I’ve always found Rutger Hauer’s speech at the end of Bladerunner really moving. I find it extra special to learn he ad-libbed it. Hard to put my finger on exactly what it is about it. The tragedy of the replicants’ early deaths? Sure, maybe, but I can barely remember the film apart from that part to be honest, so I’m pretty sure I wasn’t all that emotionally invested in their survival. I think it’s something to do with the magical things he’s seen.
Space. The infinite. Not just the infinite space, but the infinite possibilities.
It’s strange, I’m haven’t been the hugest fan of Sci-Fi reading – especially when compared with Fantasy Literature; I’ve often found it difficult to get over the overly technical writing style of a lot of it. Maybe I had a bad early experience and then wrote off way too much of it. In actuality the stuff I’ve attached to has been hugely affecting. Foundation lives in my bones – not the characters, but the concept. It’s attached the subtitle of “Decaying Empire” to my world-view lens, and now I feel like I can’t unsee it. Fnord.
Anyway, we went to see the new Bladerunner last night and I feel … well, no. 1 I feel a little tired because it’s a long movie and I didn’t then get to sleep ’till after 1am. But then I also feel “yay” for having escaped the house without children for a little while. And I feel like I scraped the rust off of some old emotional conduits of possibility and magic and future that had gone a little unused.
I found myself thinking this morning about creativity and how much I miss it, miss having vast swathes of open time to allow things to slowly mature and grow. Instead I’m subsistence farming out a Not Funny, Just True each week and barely even getting that out the door.
On that note, I know it’s Friday, but today’s link is not yet ready. In fact the morning’s time is cut far shorter than usual and I’m not even going to finish writing until after work this afternoon. I’ve just two more gulps of bitter invigorating coffee left to me, and even allowing that seems a little large of an indulgence given the numbered stressful tasks to getting everyone out the door.
So, saving this draft now for later.
Hi, it’s later.
Since we last spoke, I’ve worked a full day of teaching, drawn the outline of a picture, picked up children, done some shopping and hung out with the children a bit.
I don’t think we (me and G.) give ourselves credit for how much attention we do actually give to the boys. I guess because it’s often begrudged and I’m feeling like “but I want to be doing X right now, not fucking parenting or playing some godawful boring game”, so then we don’t count it. But there are actually a lot of small things we do right from time to time. Sometimes it’s something as small as sitting and holding them for 5-10 minutes while they watch their favourite show. Sometimes it can be even smaller and you only have to be physically present, because of the upfront time you’ve put in talking with them and doing the “deep” work.

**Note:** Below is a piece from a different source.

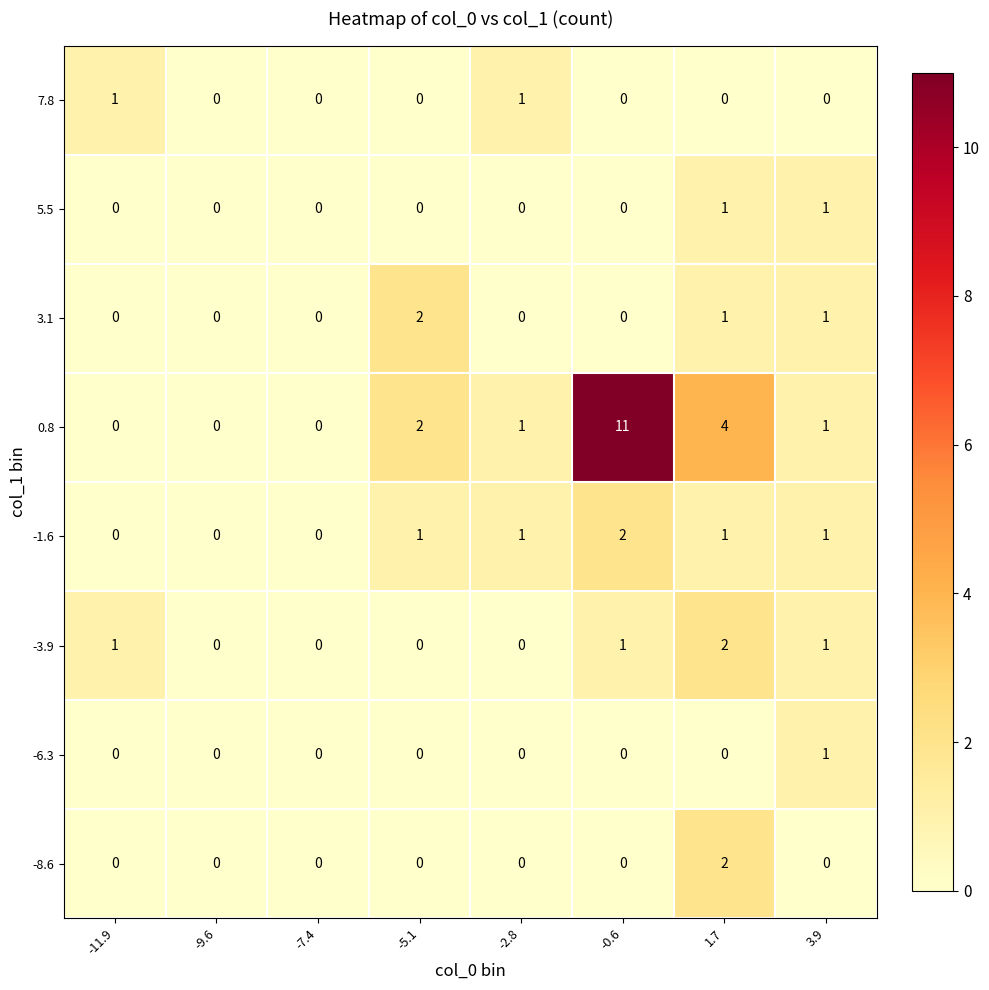

At which category is the sum across all series the highest?

-0.6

Right now I’m sitting typing these words while the boys eat up their supper of sausages and garlic bread and watch My Little Pony. Barely 3 minutes passes without one of them needing some small bit of acknowledgement, attention or assistance (maybe we’re just rearing really needy children?), and usually that would bug the ever-living shite out of me, but tonight it’s fine. And because I’m fine with it, it feels like they’re actually being a lot less demanding than usual.
I’m often tired and peopled out by this time of the evening (as I’ve whined about at length before) and if we’re having an evening (like this one) where we’re not having a sit-down meal together I’ll often disappear off to my bedroom to read and eat snacks while the boys eat their meal. And then I’ll resent the fuck out of any interruptions they bring to my door.
But here I am tonight, a little prepared for their potential interruptions and demands for attention and they’re appearing less frequent. Maybe the kids get less needy when they sense that I’m actually present for them. Or maybe it’s my perceptions that get skewed when I’m irritated and feeling invaded.
I’m sure there’s a lesson in here, right?